Her shoulders lifted. “I was always afraid someone would end up hurt like Gary did. I was terrified Lucifer would send one of his lackeys in to hurt Kellen, but at least my brother knew what to be careful of—how aware he had to be that true evil exists. How do you explain the grim reality of the supernatural to a new girlfriend who isn’t a demon—or to a possible date? I mean, I did try to get out and date. I told you that. But after a couple of failed attempts despite Satan’s warning, the ghost talking only added weight to what was already a sinking ship. So I stopped trying. But I was successful in donating Vincent’s organs—I decided that was enough compensation.”
Clyde’s eyebrows rose. “And let me guess—when you donated them, you did something completely Delaney-ish, like you stuck your tongue out at Lucifer and said, ‘See this, asshole? Nyah, nyah, nyah.’ ”
Her smile was grim, but her nod was one of affirmation. “Nuh-uh. Though you did get the asshole part right. I said, ‘The fuck I won’t, asshole.’ Oh, and neener, neener, neener.
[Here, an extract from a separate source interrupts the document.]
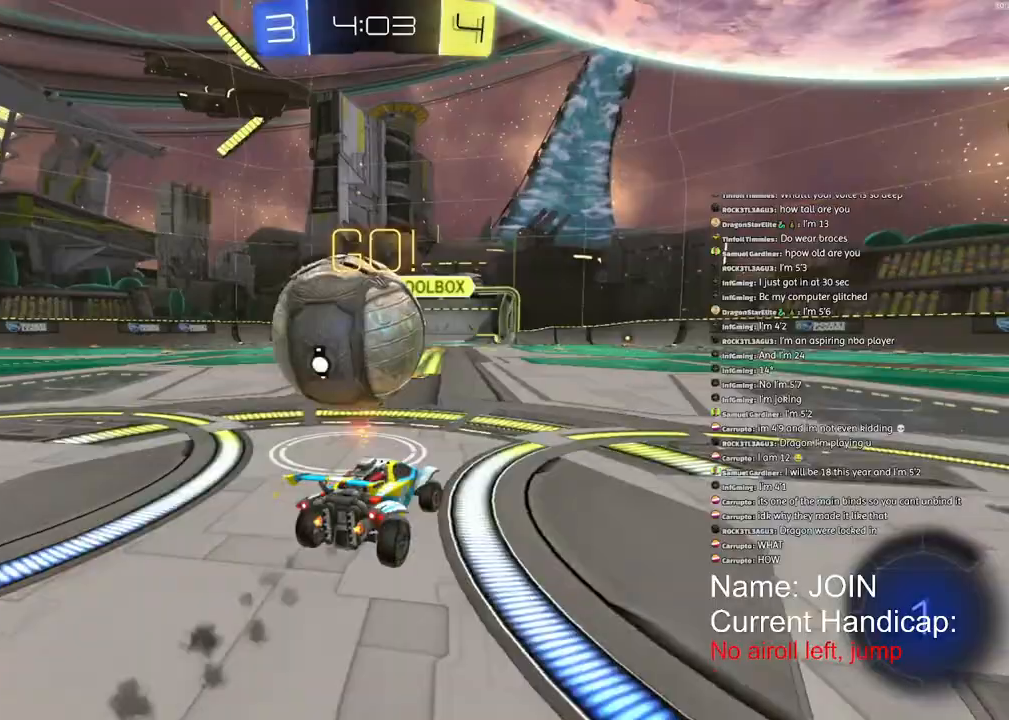
{"dt_ms": 500, "buttons": ["R1", "R2"], "left_stick": "right", "right_stick": "center", "events": []}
Not nyah, nyah, nyah.”
He smirked. “Just as endearing as ever.”
“Something good had to come out of that night, Clyde, and I was going to be fucked and feathered if I’d let all those good organs go to waste if they could give someone else life. A worthy life. A good life.”
His finger traced the slope of her nose. “Hey, I’m with you one hundred percent. I don’t know if I would have had the balls to do what you did, but I hear what you’re preaching. So as his only living relatives, please tell me you got his money.”
Her laugh was filled with bitterness for what that money could have done had they been in Vincent’s will. He’d been smart enough to name Delaney on his DNR, yet keep them from having the help they’d needed for her mother. “No. No money. I would have had my hands severed before I took it even if we had. The only thing I would have definitely done was had my mother properly taken care of until she died. He owed her. The rest I would have given to some humane society or something. But Vincent left it to a political party.”
Clyde’s nod was of understanding, his eyes sympathetic. “And that’s why you quit school? To work to pay for your mother’s care?”
“That and the crazy shit that began to happen.”
“The ghost thing?”
That first time had been killa. “Yeah. They were, like, everywhere. In my sociology classes, when I was in the dorm shower, in a lecture. Before I understood it, and what these spirits wanted from me, I really, really struggled. I went through the whole post-traumatic deal. Then I thought I was just nuttier than squirrel shit. At first it scared the bejesus out of me, then it drove me batshit for a time, and with that, my grades suffered—friendships were lost. I spent all my time at the library researching ghosts and mediums and Hell.”
“So you weren’t born with the ability to see ghosts? All this time I just assumed that was the case.”
“No, it happened after Vincent’s death. About two or three weeks or so after.”